Matthews offered his view with a vigor that is his trademark. I don’t recall the GOP being offended by Matthews’ tone or outspokenness when he was sharply critical of Bill Clinton during the Monica Lewinski episode. The Republicans and the Romney campaign launched a full-court press against Matthews to send a message to anyone who thinks of calling them out that there will be pain and suffering for doing so.
Of course the Romney folks have free speech rights like everyone else, and they will use them. But in a campaign where Romney is stretching the truth far beyond the breaking point on his welfare ad and on other matters (my Post colleague Glenn Kessler, The Post’s fact-checker, has written powerfully about this problem), it’s especially important that the media not allow itself to be intimidated from tough, searching coverage and commentary about his campaign.
Some readers may be understandably impatient with media commenting on media and journalists writing at great length about fellow journalists, including their friends and colleagues. But there is no escaping the fact is that the battle over the media — and over what constitutes “fairness,” “balance,” and “accuracy” — is now a central question in American politics. It should not be evaded out of a mistaken reticence. And a quest for a phony sort “balance” can too easily become an excuse for giving in to bullying.
Postscript: I have proudly been a commentator on NPR (balanced mostly by my friend David Brooks and also by other conservatives) for over a decade. Because of the controversy that ensued when Juan was fired by the network in the fall of 2010 for comments he made on Bill O’Reilly’s show, I should note for the record my reaction at the time.

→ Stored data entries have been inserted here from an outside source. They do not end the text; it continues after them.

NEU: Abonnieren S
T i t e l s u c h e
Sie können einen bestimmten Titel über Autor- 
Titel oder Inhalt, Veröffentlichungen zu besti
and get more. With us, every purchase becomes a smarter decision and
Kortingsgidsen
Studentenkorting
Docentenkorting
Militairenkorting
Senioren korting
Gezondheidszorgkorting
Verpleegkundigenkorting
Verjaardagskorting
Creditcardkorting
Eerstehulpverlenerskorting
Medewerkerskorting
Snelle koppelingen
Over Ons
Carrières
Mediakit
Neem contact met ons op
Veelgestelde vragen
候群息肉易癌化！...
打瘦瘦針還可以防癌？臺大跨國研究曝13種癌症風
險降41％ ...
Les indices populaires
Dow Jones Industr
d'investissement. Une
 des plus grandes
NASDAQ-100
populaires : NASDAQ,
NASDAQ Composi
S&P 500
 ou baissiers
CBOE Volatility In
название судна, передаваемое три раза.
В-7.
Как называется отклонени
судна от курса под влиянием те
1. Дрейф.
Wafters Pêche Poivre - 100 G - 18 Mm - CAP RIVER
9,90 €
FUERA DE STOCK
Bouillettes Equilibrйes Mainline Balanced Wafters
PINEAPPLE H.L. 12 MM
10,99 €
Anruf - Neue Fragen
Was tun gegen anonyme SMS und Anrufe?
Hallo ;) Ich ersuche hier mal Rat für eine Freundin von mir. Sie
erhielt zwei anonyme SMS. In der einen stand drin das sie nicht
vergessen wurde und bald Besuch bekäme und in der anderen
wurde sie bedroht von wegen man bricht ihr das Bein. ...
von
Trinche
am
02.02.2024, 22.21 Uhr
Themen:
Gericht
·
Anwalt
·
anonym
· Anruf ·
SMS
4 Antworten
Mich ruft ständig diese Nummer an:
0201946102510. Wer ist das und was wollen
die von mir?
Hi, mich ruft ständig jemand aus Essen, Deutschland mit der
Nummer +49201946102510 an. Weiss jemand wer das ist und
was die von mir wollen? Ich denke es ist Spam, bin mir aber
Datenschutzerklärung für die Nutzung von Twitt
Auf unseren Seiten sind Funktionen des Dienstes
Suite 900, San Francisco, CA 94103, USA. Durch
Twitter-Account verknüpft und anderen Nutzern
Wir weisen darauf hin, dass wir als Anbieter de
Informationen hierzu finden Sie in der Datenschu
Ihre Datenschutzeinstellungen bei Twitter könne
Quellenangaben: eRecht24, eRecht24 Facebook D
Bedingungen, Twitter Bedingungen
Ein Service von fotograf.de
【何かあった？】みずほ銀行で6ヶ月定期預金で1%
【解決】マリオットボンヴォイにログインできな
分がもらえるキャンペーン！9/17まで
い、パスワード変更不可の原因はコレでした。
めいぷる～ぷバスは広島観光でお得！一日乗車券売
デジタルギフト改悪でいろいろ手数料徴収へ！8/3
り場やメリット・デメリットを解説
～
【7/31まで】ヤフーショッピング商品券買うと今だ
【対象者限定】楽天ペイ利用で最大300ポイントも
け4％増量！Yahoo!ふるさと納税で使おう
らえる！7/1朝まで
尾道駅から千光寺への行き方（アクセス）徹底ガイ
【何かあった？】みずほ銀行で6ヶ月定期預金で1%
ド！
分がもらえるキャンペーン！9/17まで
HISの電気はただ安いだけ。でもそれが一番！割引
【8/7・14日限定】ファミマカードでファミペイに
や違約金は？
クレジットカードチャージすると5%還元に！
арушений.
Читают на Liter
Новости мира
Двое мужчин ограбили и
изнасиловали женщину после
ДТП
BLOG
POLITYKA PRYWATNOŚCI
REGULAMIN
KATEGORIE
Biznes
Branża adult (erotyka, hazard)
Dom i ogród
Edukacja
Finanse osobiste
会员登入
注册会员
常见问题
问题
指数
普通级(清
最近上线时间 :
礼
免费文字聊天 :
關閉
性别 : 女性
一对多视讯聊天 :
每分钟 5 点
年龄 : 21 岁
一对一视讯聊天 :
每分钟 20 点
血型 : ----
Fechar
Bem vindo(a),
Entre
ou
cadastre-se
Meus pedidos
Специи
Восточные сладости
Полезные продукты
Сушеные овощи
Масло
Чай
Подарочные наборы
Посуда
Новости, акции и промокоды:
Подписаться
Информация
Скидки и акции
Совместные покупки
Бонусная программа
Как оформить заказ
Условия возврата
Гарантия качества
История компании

My first response, offered on NPR itself during my weekly exchange on politics with Brooks, was to call it an “unfortunate decision” that was “unfortunately handled.” (How many networks, by the way, invite criticisms of their own decisions on their own air?) Two days later on “Meet the Press,” I reiterated that I thought that “NPR made a mistake,” and explained why I felt this way. But I also vigorously defended NPR as politically unbiased and as “one of the best news organizations in the world,” something I still very much believe. I also argued that it was important to resist “a smear campaign against NPR” that Fox launched after the Williams episode.